Social media has given us wondrous insights into the lives of others, but it also may be having an undue influence on many of our buying habits, according to some recent findings.
A new analysis indicates that the likes of Facebook, Twitter and Instagram have contributed to young people going into debt to attain the things they otherwise wouldn’t buy. The data, released Tuesday by Allianz Life, an insurance company, shows that 57% of millennials confess that they’ve made purchases because of what they’ve seen on social media.
Nearly 60% of young adults say social media is influencing what they buy
This is absolutely wonderful news for marketers, who constantly churn the personal data leaking from our social accounts to learn more about our buying habits, favorite entertainment and other things — but it’s less than ideal for responsible consumers.
The statistics culled from the study show that rather than necessity being the motivating factor, much of the nation’s young adults are buying based on FOMO (fear of missing out). As a result, 61% of millennials surveyed said that they felt inadequate about their financial situation when comparing it to what they were exposed to on social media.
The problem with all this is that more than a few users lie on social media. A 2016 study from UK digital marketing firm Custard found that more than 75% of people admitted to presenting falsehoods about themselves online.
Millennials have a real opportunity to take advantage of their relatively fresh credit histories and build strong financial reputations — if they’re smart about how they use their money.
3 ways millennials can raise their credit scores
One way to do that is to stick to a budget and use credit cards responsibly. Your credit history will thank you later. Here are three ways you can raise your credit scores with very little effort.
- Pay your credit card bill more than once a month. Can you squeeze in an extra payment on your credit card? It doesn’t have to be much, but it can go a long way toward chopping your balance down in a short period of time. Additionally, you’ll end up saving money because the daily interest accruing on your debt will be greatly reduced.
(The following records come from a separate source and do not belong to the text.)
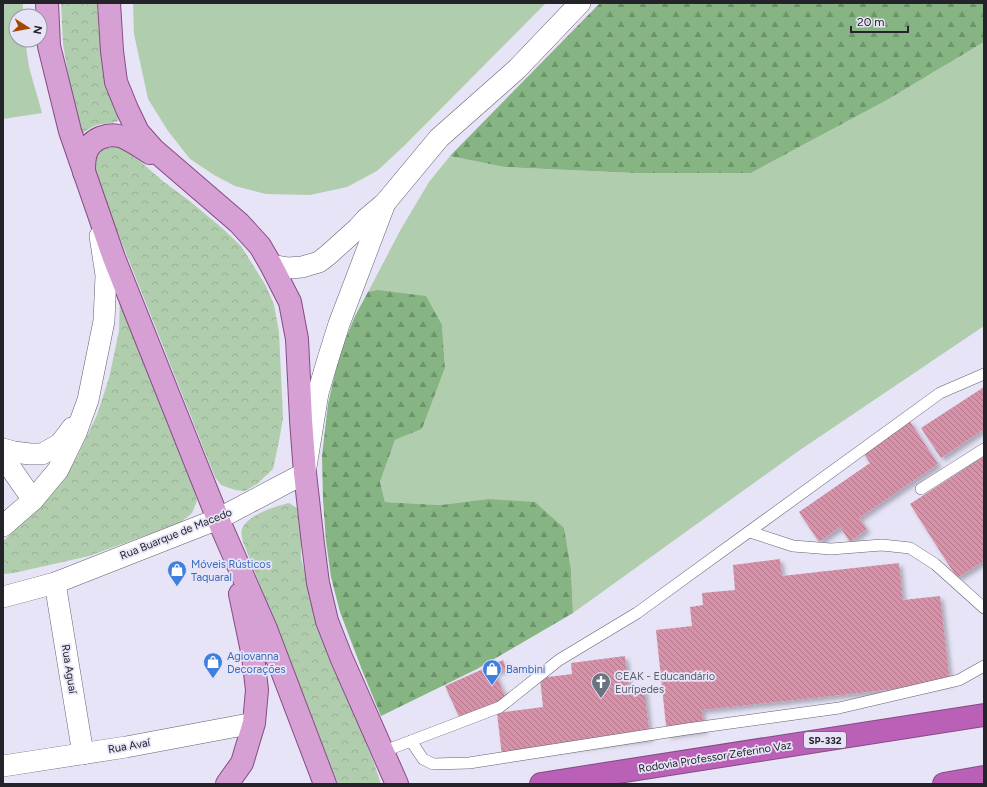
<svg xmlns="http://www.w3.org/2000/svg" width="987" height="787" font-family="Figtree,sans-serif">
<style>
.grass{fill:#b0cead}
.forest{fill:url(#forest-firs)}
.park{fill:url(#park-crowns)}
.building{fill:url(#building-back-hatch);filter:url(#shadow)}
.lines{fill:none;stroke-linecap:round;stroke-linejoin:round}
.lane-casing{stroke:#636071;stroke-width:12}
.street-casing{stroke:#636071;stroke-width:22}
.primary-casing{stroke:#864b85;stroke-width:24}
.highway-casing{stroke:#864b85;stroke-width:24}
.lane{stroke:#fff;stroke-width:11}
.street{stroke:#fff;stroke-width:21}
.primary{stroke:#d6a0d4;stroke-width:22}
.highway{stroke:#ba60b7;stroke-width:22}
.labels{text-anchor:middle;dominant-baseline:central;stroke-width:3.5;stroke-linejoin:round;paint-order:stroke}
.shield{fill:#e7e4f7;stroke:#5e5d67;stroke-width:1}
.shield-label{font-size:10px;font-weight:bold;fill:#242329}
.street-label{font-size:11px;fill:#242329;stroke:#e7e4f7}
.shop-label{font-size:11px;fill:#366cbe;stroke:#e7e4f7;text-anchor:start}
.worship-label{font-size:11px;fill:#5b616d;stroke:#e7e4f7;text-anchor:start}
</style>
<defs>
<pattern id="forest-firs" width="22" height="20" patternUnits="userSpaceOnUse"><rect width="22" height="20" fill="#86b583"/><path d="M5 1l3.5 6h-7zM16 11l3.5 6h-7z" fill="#6d936b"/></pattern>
<pattern id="park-crowns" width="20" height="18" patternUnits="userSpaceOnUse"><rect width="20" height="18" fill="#b0cead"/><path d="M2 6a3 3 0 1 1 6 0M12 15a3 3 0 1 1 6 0" fill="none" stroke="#97b195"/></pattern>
<pattern id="building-back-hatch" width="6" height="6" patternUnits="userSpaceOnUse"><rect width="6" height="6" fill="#d792a9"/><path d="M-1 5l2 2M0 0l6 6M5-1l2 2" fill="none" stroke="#ae778a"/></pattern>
<filter id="shadow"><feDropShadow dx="3.5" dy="3.5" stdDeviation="2" flood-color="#0004"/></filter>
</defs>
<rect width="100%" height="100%" fill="#e7e4f7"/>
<!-- grass -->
<g class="grass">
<polygon points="3,3 23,3 23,16 16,16 16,40 25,40 29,67 42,113 3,119"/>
<polygon points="133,3 546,3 404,146 377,171 347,187 310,195 266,194 235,186 214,175 190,159 168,131 148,99 134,34"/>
<polygon points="984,42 984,326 797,452 573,613 571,570 488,499 440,505 385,502 380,482 395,440 422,429 445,368 442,325 368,292 401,229 429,182 450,156 504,167 633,173 751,173 887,100"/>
</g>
<!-- forest -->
<g class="forest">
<polygon points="600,3 984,3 984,42 887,100 751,173 633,173 504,167 450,156"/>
<polygon points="378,290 426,296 442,325 445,368 422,429 395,440 380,482 385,502 440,505 488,499 535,502 564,528 571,570 573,613 477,669 381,716 362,670 340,612 331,577 326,541 323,500 322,456 328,404 340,352 355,316 368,292"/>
</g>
<!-- park -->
<g class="park">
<path d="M61,3H97L99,32L104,65L120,112L118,121C112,123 107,123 102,124C94,125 88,129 82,134L72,97L63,44Z"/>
<polygon points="109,145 122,148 141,162 164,182 191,202 222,228 241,246 266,286 274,305 279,332 283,418 279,441 273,469 257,484 245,491 235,490 221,485 215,477 97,180 94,167 98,151"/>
<polygon points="120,293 193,483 197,501 192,513 180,523 89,556 14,573 3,574 3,542 8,536 41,507 64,480 77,457 97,415 109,378 119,331"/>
<path d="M289,503L297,508L301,531V558L308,585L322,634L374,763L381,784H338L243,542C242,538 241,532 242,529C247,515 276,506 289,503Z"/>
</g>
<!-- building -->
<g class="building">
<polygon points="984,387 984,429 941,458 921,428"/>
<polygon points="909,420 938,464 859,518 867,529 850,542 840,527 819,542 799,512 870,463 862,451"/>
<polygon points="984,456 984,561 957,578 910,504"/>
<polygon points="780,559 782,576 899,563 903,600 940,596 950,683 702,710 704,730 667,735 656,630 692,626 690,607 703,605 702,593 735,590 733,565"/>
<polygon points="625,656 629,687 644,686 650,738 502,756 497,713 543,707 540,678 572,674 571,663"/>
<polygon points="503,660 506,668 495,673 506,699 460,719 445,686"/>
</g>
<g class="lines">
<!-- lane casing -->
<g class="lane-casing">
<g id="lane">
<polyline points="921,489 984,449"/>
<polyline points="750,532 793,546 831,549 882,545 910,548 935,564 984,608"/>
<polyline points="411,741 423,759 433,764 469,763 687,729 839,708 959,680 984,666"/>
<polyline points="382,752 500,707 559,660 637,613 940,393 984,374"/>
</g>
</g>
<!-- street casing -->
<g class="street-casing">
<g id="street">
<polyline points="271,265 288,268 302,267 319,262 328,255 358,228 366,219 385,203 439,138 517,69 580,3"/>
<polyline points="3,449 14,452 30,454 42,454 60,444 72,428"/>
<polyline points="3,457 33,500"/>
<polyline points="3,526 33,500 58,470 76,433 88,400 104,321 106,275 100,236"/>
<polyline points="55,583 83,754"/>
<polyline points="3,597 55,583 218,519 305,473 318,393 328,359 339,324 385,203"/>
<polyline points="3,766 126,747 254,723"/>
</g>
</g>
<!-- primary casing -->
<g class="primary-casing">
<g id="primary">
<polyline points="47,3 49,46 70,131 114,258 218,519 266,629 325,784"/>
<polyline points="109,3 112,51 116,82 127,109 138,132 153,149 239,223 260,246 271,265 290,302 297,339 301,420 305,473 313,544 318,583 327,621 341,657 397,784"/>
<path d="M84,172C84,166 84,159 86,153C91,138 109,132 123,137C132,141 141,147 150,153"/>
<polyline points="227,784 242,763 254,723 257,690 253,656 240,594"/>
</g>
</g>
<!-- highway casing -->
<g class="highway-casing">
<g id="highway">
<polyline points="541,784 984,715"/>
<polyline points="944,784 984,777"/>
</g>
</g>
<!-- lane -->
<use href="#lane" class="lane"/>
<!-- street -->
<use href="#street" class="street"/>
<!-- primary -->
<use href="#primary" class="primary"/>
<!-- highway -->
<use href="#highway" class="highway"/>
</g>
<!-- icons -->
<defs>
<g id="shop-pin" transform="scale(1)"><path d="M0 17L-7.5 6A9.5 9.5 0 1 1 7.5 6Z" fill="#3f7fe0" stroke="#e7e4f7"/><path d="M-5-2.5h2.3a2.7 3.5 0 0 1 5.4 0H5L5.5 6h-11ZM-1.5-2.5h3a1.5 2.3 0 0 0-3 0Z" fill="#fff"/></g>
<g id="church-pin" transform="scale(1)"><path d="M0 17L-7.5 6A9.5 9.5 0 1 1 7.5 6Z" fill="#6b7280" stroke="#e7e4f7"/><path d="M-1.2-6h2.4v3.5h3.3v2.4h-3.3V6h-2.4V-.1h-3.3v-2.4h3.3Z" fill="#fff"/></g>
</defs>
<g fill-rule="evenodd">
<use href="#shop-pin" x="177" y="570"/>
<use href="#shop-pin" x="213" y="662"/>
<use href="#shop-pin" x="492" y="669"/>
<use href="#church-pin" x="601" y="682"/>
</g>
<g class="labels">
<!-- shield labels -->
<rect class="shield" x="804" y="732" width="42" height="16" rx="3"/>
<g class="shield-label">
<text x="825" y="740">SP-332</text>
</g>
<!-- street labels -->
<g class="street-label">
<text transform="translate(176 534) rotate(-22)">Rua Buarque de Macedo</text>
<text transform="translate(69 669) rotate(81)">Rua Aguaí</text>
<text transform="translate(129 746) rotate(-10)">Rua Avaí</text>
<text transform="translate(715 757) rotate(-9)">Rodovia Professor Zeferino Vaz</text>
</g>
<!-- shop labels -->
<g class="shop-label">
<text x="191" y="564">Móveis Rústicos<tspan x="191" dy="13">Taquaral</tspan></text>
<text x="227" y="656">Agiovanna<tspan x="227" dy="13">Decorações</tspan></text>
<text x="506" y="669">Bambini</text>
</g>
<!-- worship labels -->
<g class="worship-label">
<text x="615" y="676">CEAK - Educandário<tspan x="615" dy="13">Eurípedes</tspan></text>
</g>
</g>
<!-- border -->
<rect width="987" height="787" fill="none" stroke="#242329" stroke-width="8"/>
<!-- north arrow -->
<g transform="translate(28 28) rotate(101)"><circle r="19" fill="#e7e4f7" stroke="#9997a5"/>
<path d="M0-3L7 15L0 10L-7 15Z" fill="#a74600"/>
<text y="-6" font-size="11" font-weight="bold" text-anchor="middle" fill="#242329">N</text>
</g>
<!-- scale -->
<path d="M851 26v6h57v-6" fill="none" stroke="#242329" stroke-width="2"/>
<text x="857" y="26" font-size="12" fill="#242329" stroke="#e7e4f7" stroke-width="3" paint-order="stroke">20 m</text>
</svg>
- Open a new card. A new line of credit is a great way to build a healthy credit history, but you’ll want to be careful. You’ll considerably increase your credit line, but having too many stagnant accounts could ding your credit. Only open a new credit line if you plan to use it.
- Make your payments on time. The #1 way to stay in financial health is to never get behind on your monthly payments. If you have trouble remembering when your credit card bills are due, you might want to look into scheduling them automatically.